Overigens is er ook een kostenaspect: de aardwarmtepomp is aanmerkelijk duurder in aanleg en aanschaf. De luchtwarmtepomp zal (zeker bij koeling) meer energie kosten in het gebruik.


2-2 Overheidsbepalingen


Er zijn voorbeelden bekend waar gemeenten voorschrijven (of dwingend aanbevelen) welke bron er in een project gebruikt moet worden. Zo heeft de gemeente Delft liever niet dat er in de Spoorzone, een gasloze wijk, met luchtwarmtepompen gewerkt wordt. Dat heeft voornamelijke een esthetische reden, maar mogelijk is de gemeente ook bang dat 140 luchtunits die tegelijk staan te zoemen samen voor veel geluid zullen zorgen.
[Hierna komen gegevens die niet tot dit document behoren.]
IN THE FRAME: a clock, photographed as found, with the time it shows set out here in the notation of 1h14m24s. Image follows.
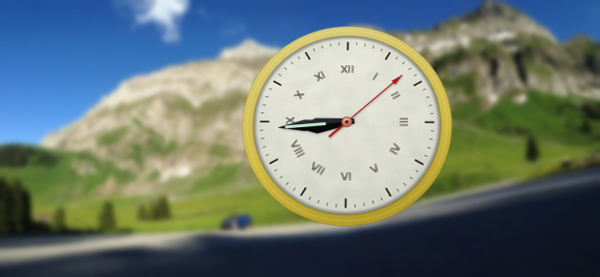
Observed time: 8h44m08s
In de wijk Aria in Goes heeft de gemeente bepaald dat er geen collectieve aardbron mag worden gebruikt. Daar is ervaring mee opgedaan in een ander project en de uitkomsten waren niet gunstig. De warmteverliesberekening en daarmee de dimensionering van de bron en de aangesloten warmtepompen van alle deelnemende woningen is lastig te maken en bewonersgedrag kan sterk uiteenlopen. Verder was onderhoud en verantwoordelijkheid moeilijk te verdelen.

In beide gevallen is dus gekozen, net als in het havenkwartier in Deventer, eveneens een gasloze wijk, voor een eigen aardwarmtebron per individuele woning.


2-3 Aardbronboren


Het boren in de aarde is in Nederland aan strenge regels gebonden. Dat heeft enerzijds te maken met de bodem zelf, die daar niet altijd voor geschikt is, waar grondwater vervuild kan worden en waar ook tal van leidingen doorheen lopen. Anderzijds heeft het te maken met ervaringen in het verleden waar ondeskundig geboord is. Vooral een te kleine bron (een te korte lus in de aarde) kan leiden tot problemen met de warmtepomp: die haalt dan niet het rendement dat vereist is.
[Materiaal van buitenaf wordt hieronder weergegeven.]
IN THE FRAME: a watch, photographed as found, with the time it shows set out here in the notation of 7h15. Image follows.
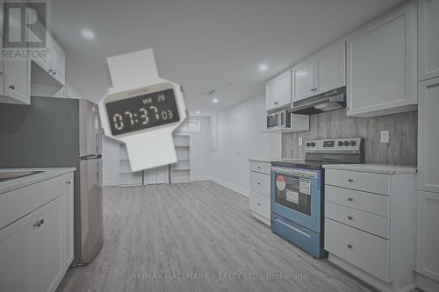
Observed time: 7h37
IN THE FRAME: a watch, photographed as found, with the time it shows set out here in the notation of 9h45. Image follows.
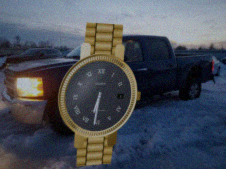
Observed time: 6h31
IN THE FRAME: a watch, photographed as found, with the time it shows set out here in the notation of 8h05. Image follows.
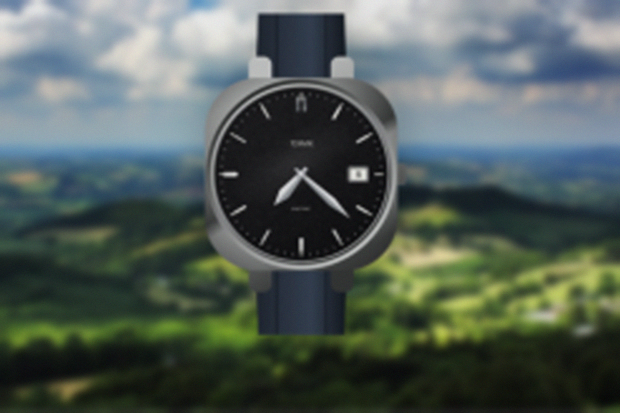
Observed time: 7h22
Naar aardbronnen mogen daarom alleen nog bedrijven boren die BRL 2100/11000 gecertificeerd zijn. In ons land zijn dat er enige tientallen. Deze bedrijven houden rekening met de bodemgesteldheid, de milieuregels en andere regelgeving én met de warmtepomp die op het systeem wordt aangesloten. Het aansluiten van aardwarmtebronnen is ook weer gereguleerd. Dat mogen alleen BRL 6100 gecertificeerde bedrijven. Op die manier bewaakt de overheid dat aardwarmtebronnen goed worden aangelegd en bevordert ze de invoer ervan.


2-4 Garanties

Een aardbron heeft een garantie van 15 jaar, maar wordt geacht veel en veel langer mee te gaan: aan de aardtemperatuur verandert niets en de ‘lussen’ zijn behoorlijk duurzaam. Aardwarmtepompen krijgen de normale fabrieksgarantie van drie jaar mee. Vaillant geeft een extra jaar garantie indien zowel de aardbron als de aardwarmtepomp door een Vaillant-partner is aangelegd en aangesloten. Ook warmtepompen worden geacht zeker 10 tot 15 jaar mee te gaan. In techniek lijken ze sterk op koelkasten, de gebruiksduur komt daar ongeveer mee overeen.


2-5 Plaats voor de pomp

Naarmate de huizen beter geïsoleerd worden, ook conform Bouwbesluit, neemt de warmtevraag af en daarmee het benodigde vermogen van de warmtepomp. Dat betekent dat bij een normaal huis, zonder buitengewone comfortwensen, in veel gevallen ook met een compact apparaat gerekend kan worden waar zowel de warmtepomp als de bufferboiler in zijn ingebouwd. Zo’n apparaat is ongeveer zo groot als een forse koelkast. Vanwege het zachte zoemen is het raadzaam om het apparaat in een bijkeuken of kelder te plaatsen, al is er met name in Duitsland, ook een trend om de warmtepomp juist in de kamer te plaatsen. Veel eigenaren zijn immers trots op hun duurzame warmtevoorziening uit eigen bron.


2-6 Cascade

Een warmtepompsysteem is in cascade te plaatsen. Mits de bron groot genoeg is om het vermogen aan te kunnen. Voor bewoners die weinig warmtewensen hebben kan daarom een warmtepomp met laag vermogen worden geplaatst. Wordt de woning verkocht en heeft de volgende bewoner een veel grotere comfortwens, dan hoeft de warmtepomp niet te worden vervangen, maar kan de pomp in cascade geplaatst worden: de pompen werken dan samen om aan de de grotere warmtevraag te voldoen.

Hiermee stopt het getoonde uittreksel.